═══ INPUT RECORDS

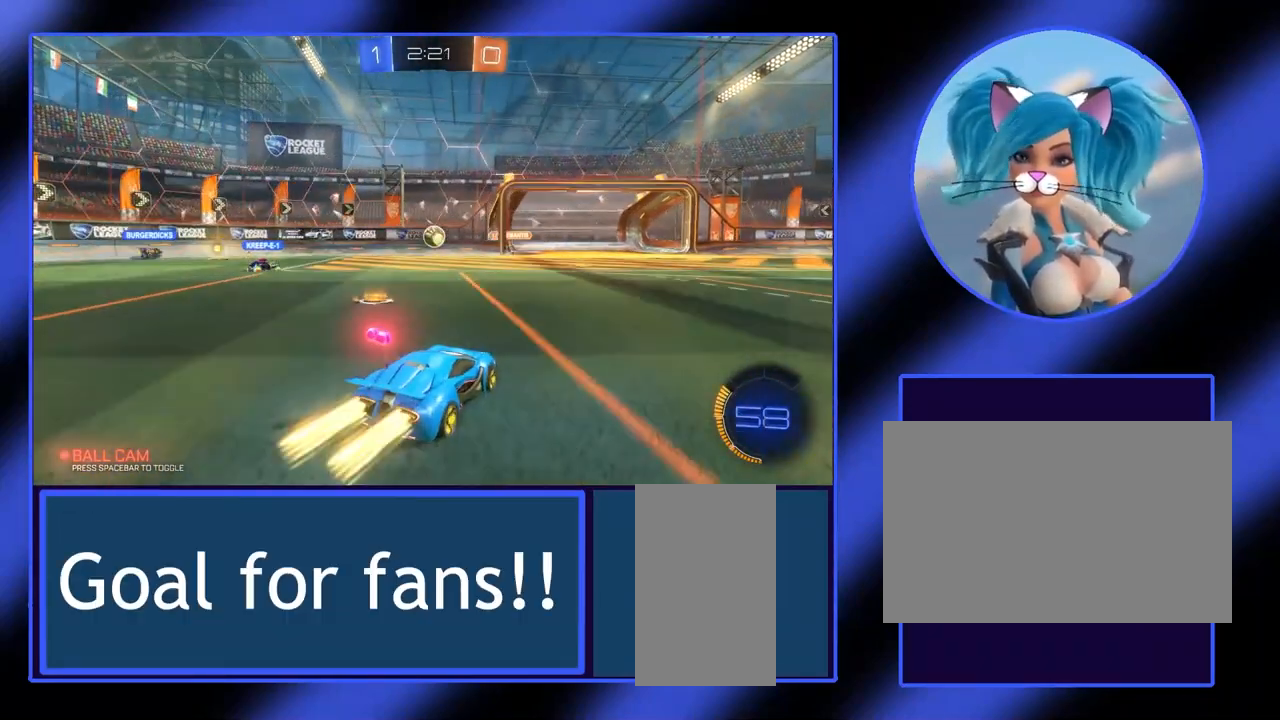
{"keys": ["w"], "mouse": ["left"], "events": [[200, "a", "down"], [300, "a", "up"]]}
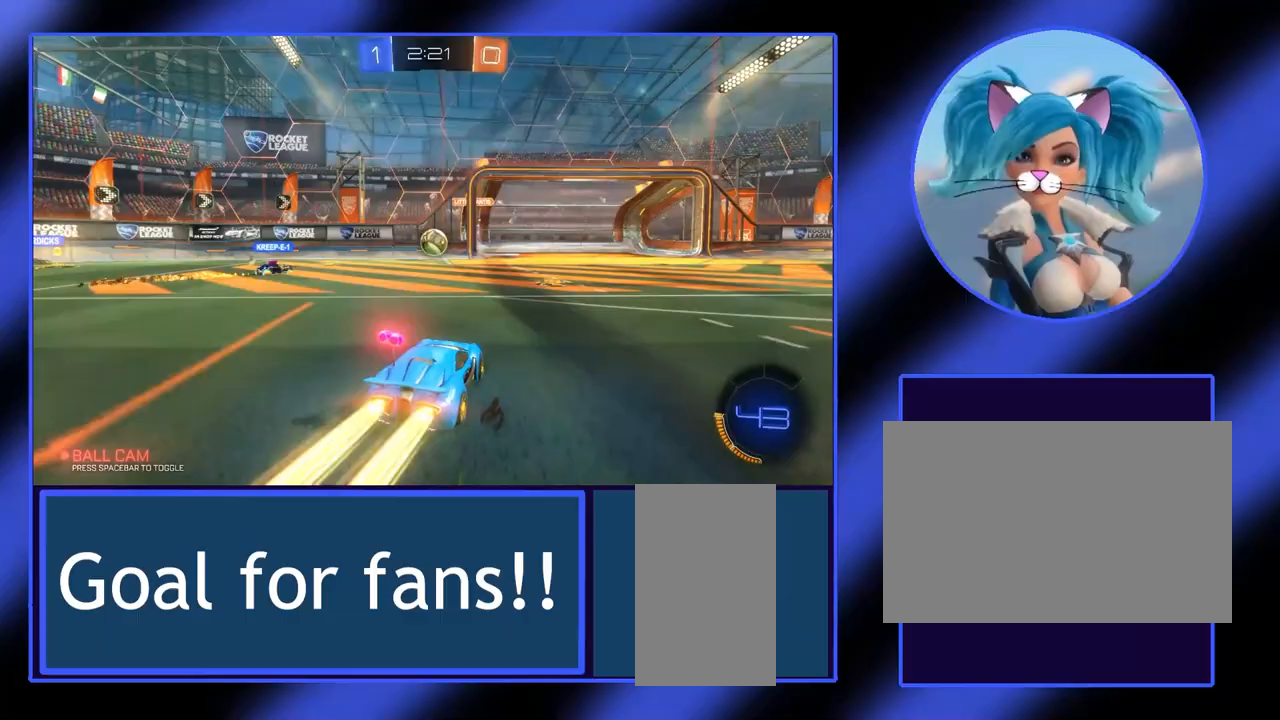
{"keys": ["w"], "mouse": ["left"], "events": []}
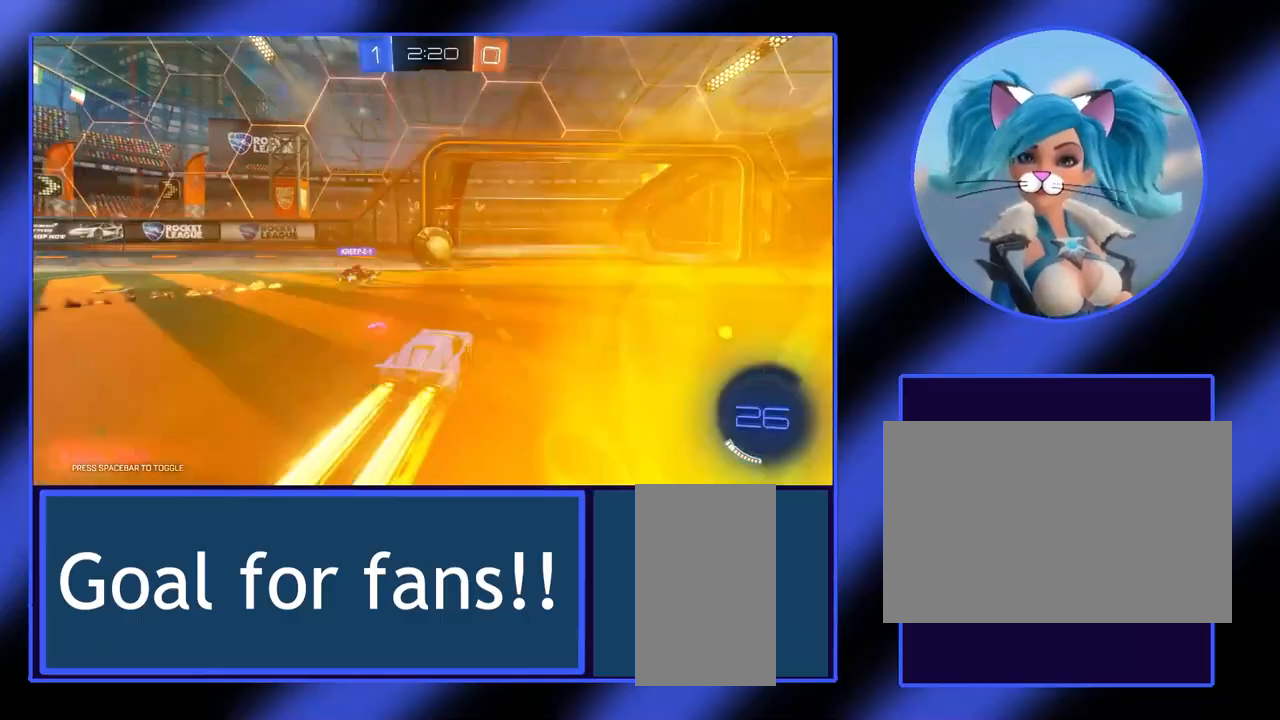
{"keys": ["w"], "mouse": ["left"], "events": []}
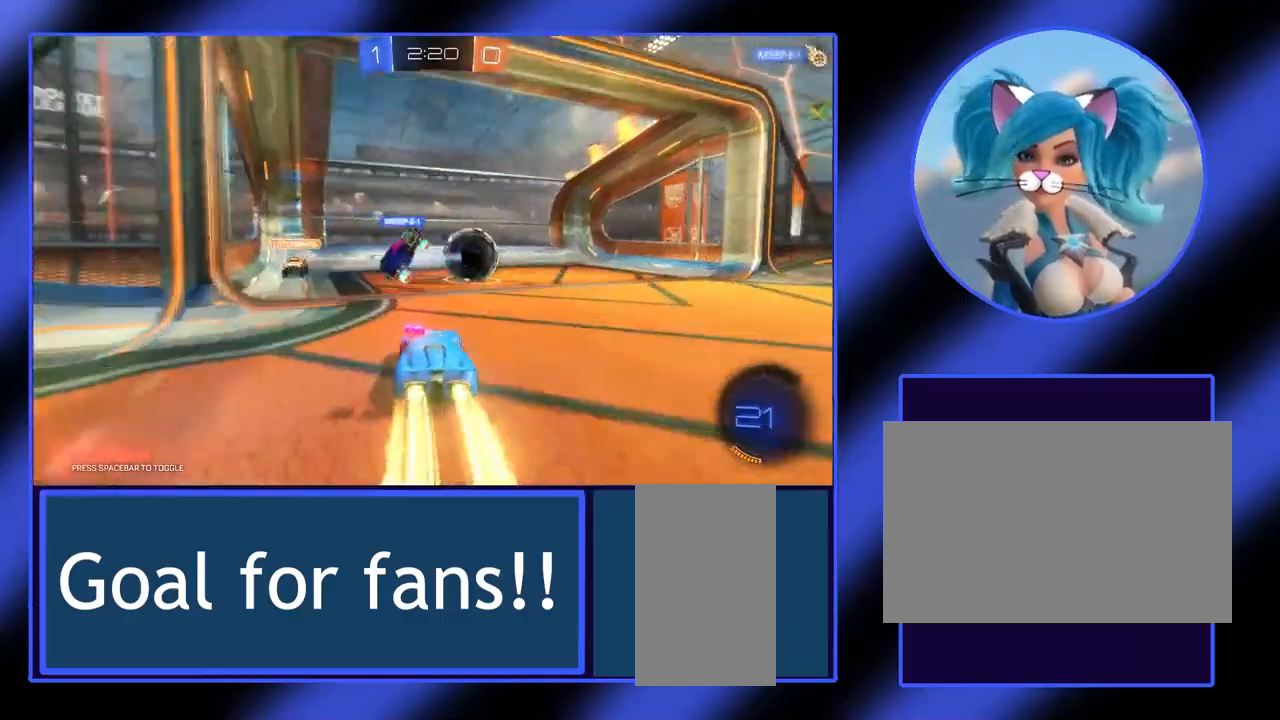
{"keys": [], "mouse": [], "events": [[133, "mouse_left", "up"], [200, "w", "up"]]}
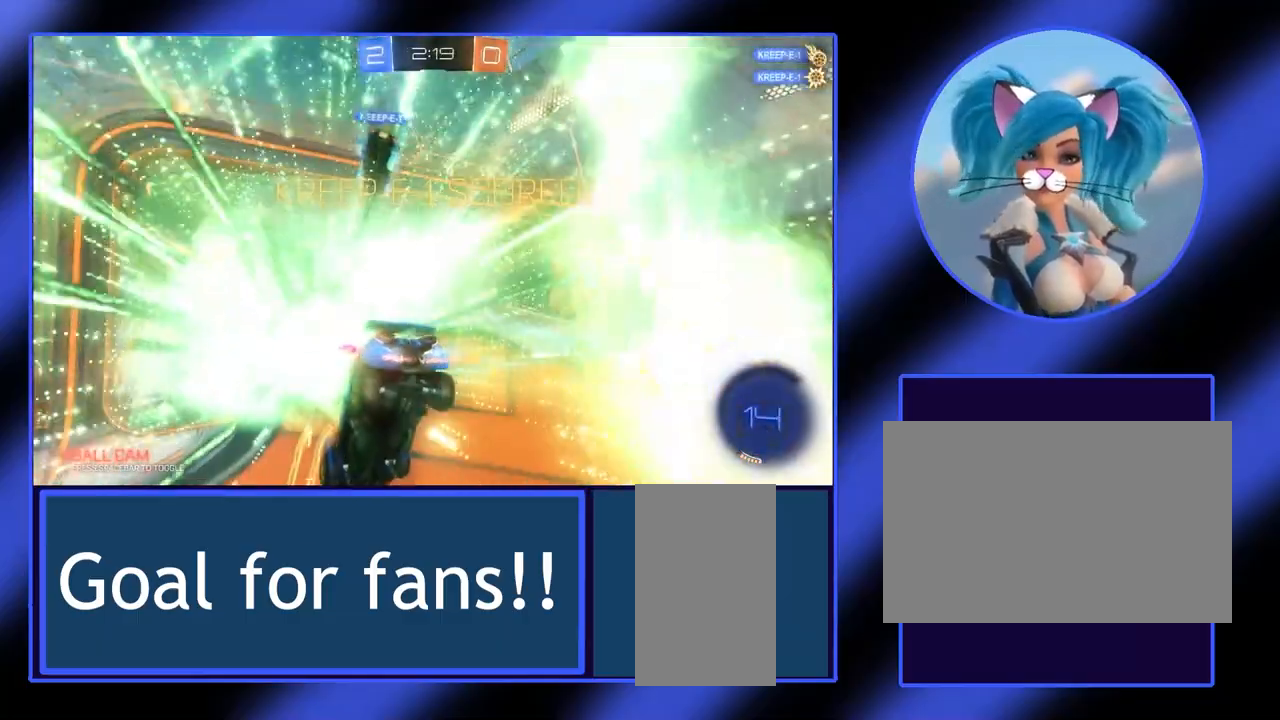
{"keys": [], "mouse": [], "events": []}
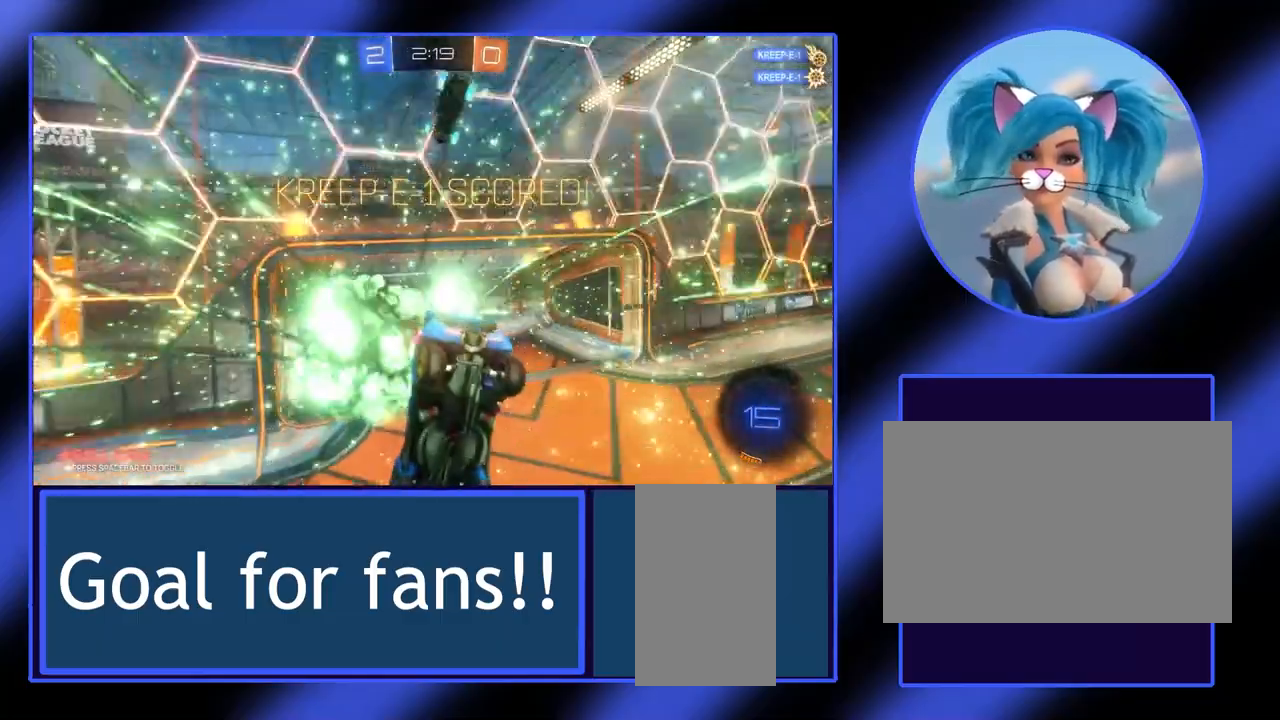
{"keys": [], "mouse": [], "events": []}
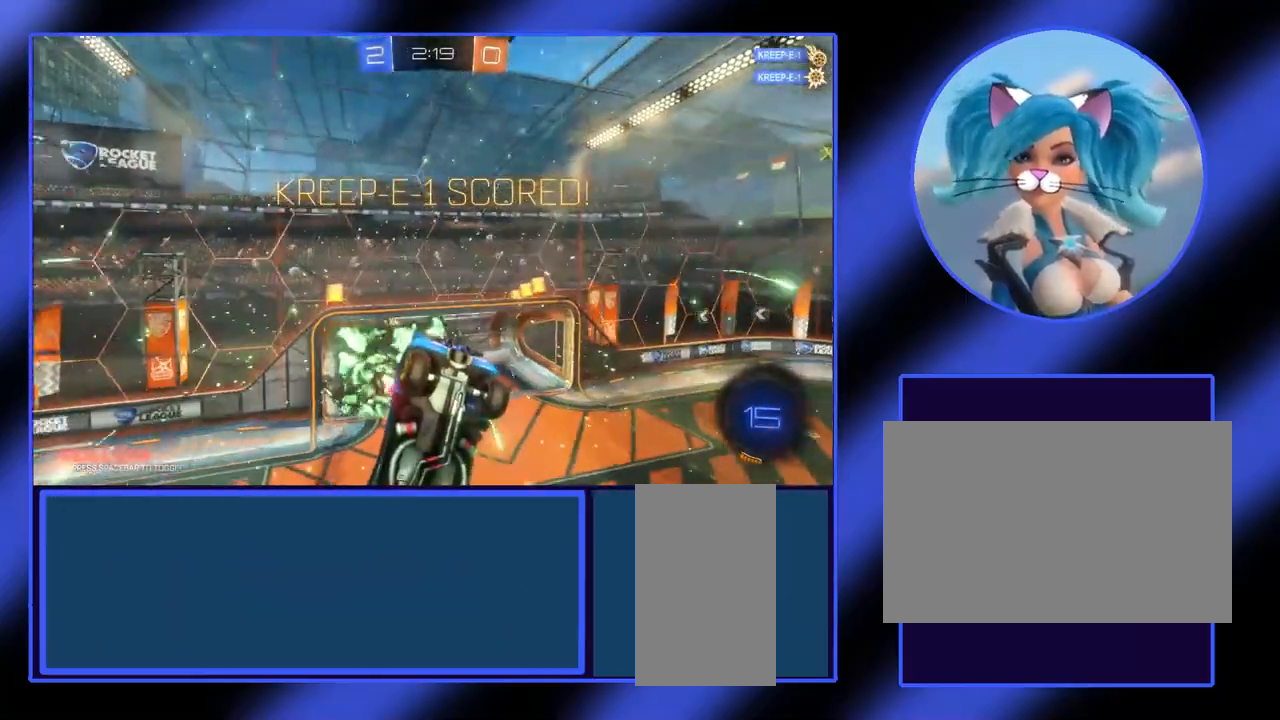
{"keys": [], "mouse": [], "events": [[67, "s", "down"], [433, "s", "up"]]}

══════

EXERCISE DETAILS
What the answer must hold: all the data above, given again exactly, without pictures.

ANSWER TO THIS EXERCISE
{"keys": ["w"], "mouse": ["left"], "events": [[200, "a", "down"], [300, "a", "up"]]}
{"keys": ["w"], "mouse": ["left"], "events": []}
{"keys": ["w"], "mouse": ["left"], "events": []}
{"keys": [], "mouse": [], "events": [[133, "mouse_left", "up"], [200, "w", "up"]]}
{"keys": [], "mouse": [], "events": []}
{"keys": [], "mouse": [], "events": []}
{"keys": [], "mouse": [], "events": [[67, "s", "down"], [433, "s", "up"]]}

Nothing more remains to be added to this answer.